What is PCP (Personal Contract Purchase)?

The Facts

PCP is a type of HP (Hire Purchase) agreement with three end of contract options. Unlike a standard HP agreement, you won’t be paying off the full value of the loan during the hire period and you won’t own it at the end of the agreement unless you choose to. It can sometimes be seen as a more complex way of buying a vehicle as it’s an agreement which incorporates a non-ownership aspect (hire) with an ownership aspect (purchase) albeit the purchase is not compulsory. So how does it work? The agreement can be broken down into three main parts:

1. The Initial Payment

You may hear this incorrectly referred to as a deposit.

Typically, the initial payment amount is open to negotiation. The lender would generally be looking for an initial payment of around 10% of the vehicle’s price but the initial payment can be as little as your first month’s payment. However, please remember the amount of your initial payment influences the amount you borrow from the lender, and therefore this determines the amount of your monthly payment.

2. The Loan

The amount you borrow is based on how much the lender predicts the vehicle will lose in value during the agreement. This loss is calculated by considering the term of the agreement and the mileage that you expect to cover, less your initial payment. You will pay this amount off during the hire period of the agreement, plus any interest applied by the lender. So, remember, you are not paying off the full value of the vehicle during the hire period.

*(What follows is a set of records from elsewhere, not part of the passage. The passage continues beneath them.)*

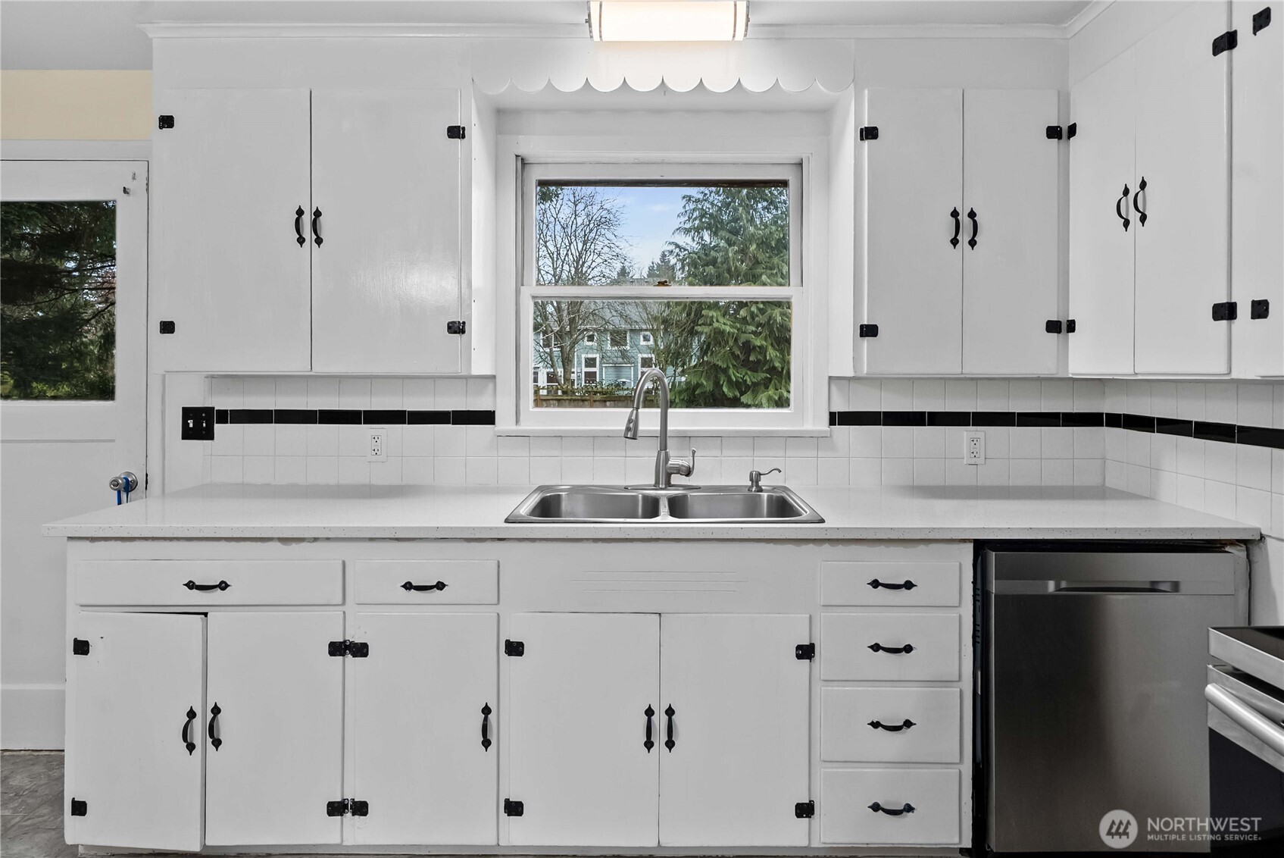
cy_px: 429
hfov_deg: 90.0
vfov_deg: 67.4
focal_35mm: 18
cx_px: 642
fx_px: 642
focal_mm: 18
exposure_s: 1/15
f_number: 7.1
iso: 1000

3. The GMFV (Guaranteed Minimum Future Value)

You may hear this incorrectly referred to as a balloon.

This is the amount the lender expects the vehicle to be worth at the end of the hire period. You don’t have to pay the GMFV, this is the amount outstanding if you want to take ownership of the vehicle.

What options do you have at the end of the hire period:

1. Part Exchange

Obtain a valuation for the vehicle, if this exceeds your GMFV the difference is yours. Your GMFV is what you still owe providing this is done at the end of the hire period and you are not in arrears at the time. The vehicle’s value will be based on its condition, mileage and market trends.

2. Hand the vehicle back

If the vehicle’s value is less than your GMFV, or you choose not to keep it, you can return the vehicle to your lender. If you have exceeded your stated mileage, or, the vehicle has damage over and above the fair wear and tear guidelines (these should have been communicated to you at the start of your agreement), you will be charged for this by your lender.

3. Buy the vehicle

By paying the GMFV you will take ownership of the vehicle. There may be an ‘option to purchase’ fee added, this would have been laid out within the agreement. It is a legal requirement for you to have been made aware of this fee on the initial quotation.

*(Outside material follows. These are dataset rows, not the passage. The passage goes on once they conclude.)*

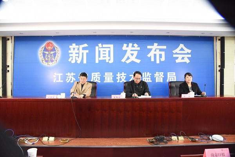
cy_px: 78
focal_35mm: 24
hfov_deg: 73.7
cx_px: 118
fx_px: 157
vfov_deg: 53.1
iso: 3200
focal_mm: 24
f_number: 5
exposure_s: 1/100
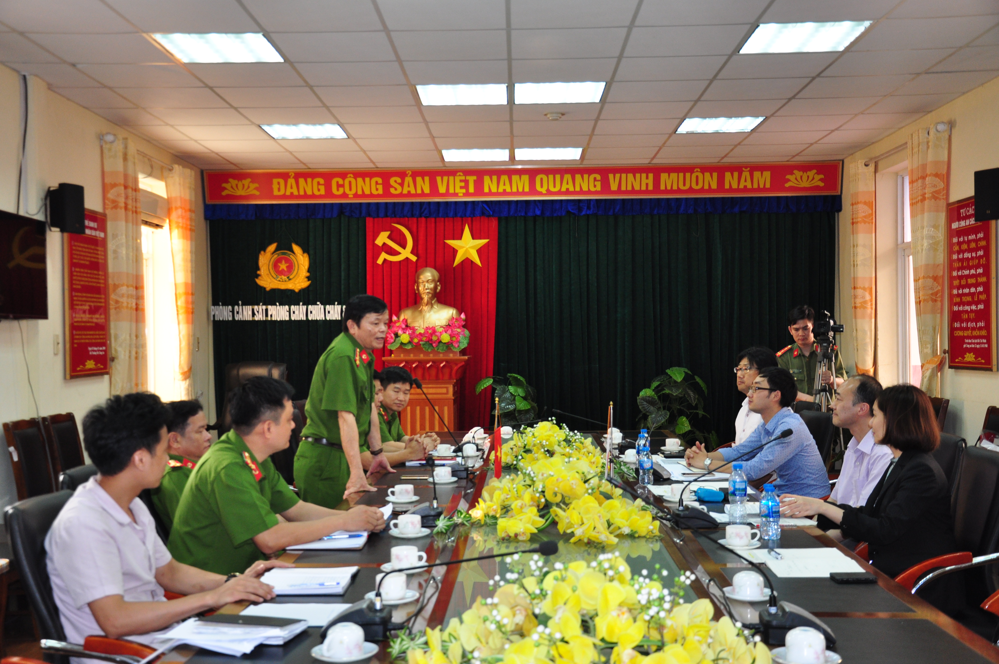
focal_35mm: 42
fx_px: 1164
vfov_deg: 31.8
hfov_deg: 46.4
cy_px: 332
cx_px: 500
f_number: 4
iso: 640
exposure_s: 1/60
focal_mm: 28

What happens if you hand back the vehicle?

The hand back option does have its pitfalls; the vehicle will be subject to an inspection. This is where any damage identified that falls outside of the lender’s fair wear and tear policy will become chargeable to you. At the same time, they will check to see if you have exceeded the agreed mileage, if this is the case, excess mileage charges will also be applied, these charges are based on a pence per mile basis and would have been set out in your quotation and agreement.

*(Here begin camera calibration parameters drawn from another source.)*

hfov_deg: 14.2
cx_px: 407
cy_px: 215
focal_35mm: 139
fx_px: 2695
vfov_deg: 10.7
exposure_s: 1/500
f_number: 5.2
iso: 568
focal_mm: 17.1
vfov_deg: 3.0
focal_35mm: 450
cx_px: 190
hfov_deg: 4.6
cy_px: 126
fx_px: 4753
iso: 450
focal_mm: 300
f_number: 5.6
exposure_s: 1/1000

When deciding if a PCP arrangement is right for you, the main principles to consider are:

  • The primary use of the vehicle and what wear and tear might occur
  • You need to know your expected annual mileage
  • Do you want to have an ownership option?

With these principles in mind, it can be a very simple way of using a vehicle with minimal risk to you, and if you do want to take ownership, you know what you will have to pay from the outset. To summarise, it’s a contract allowing you to select the vehicle your monthly budget allows, with the flexibility to decide what happens at the end of the contract.

Note, if you settle a PCP agreement early, you will be entitled to a rebate of interest which is calculated using the actuarial formula.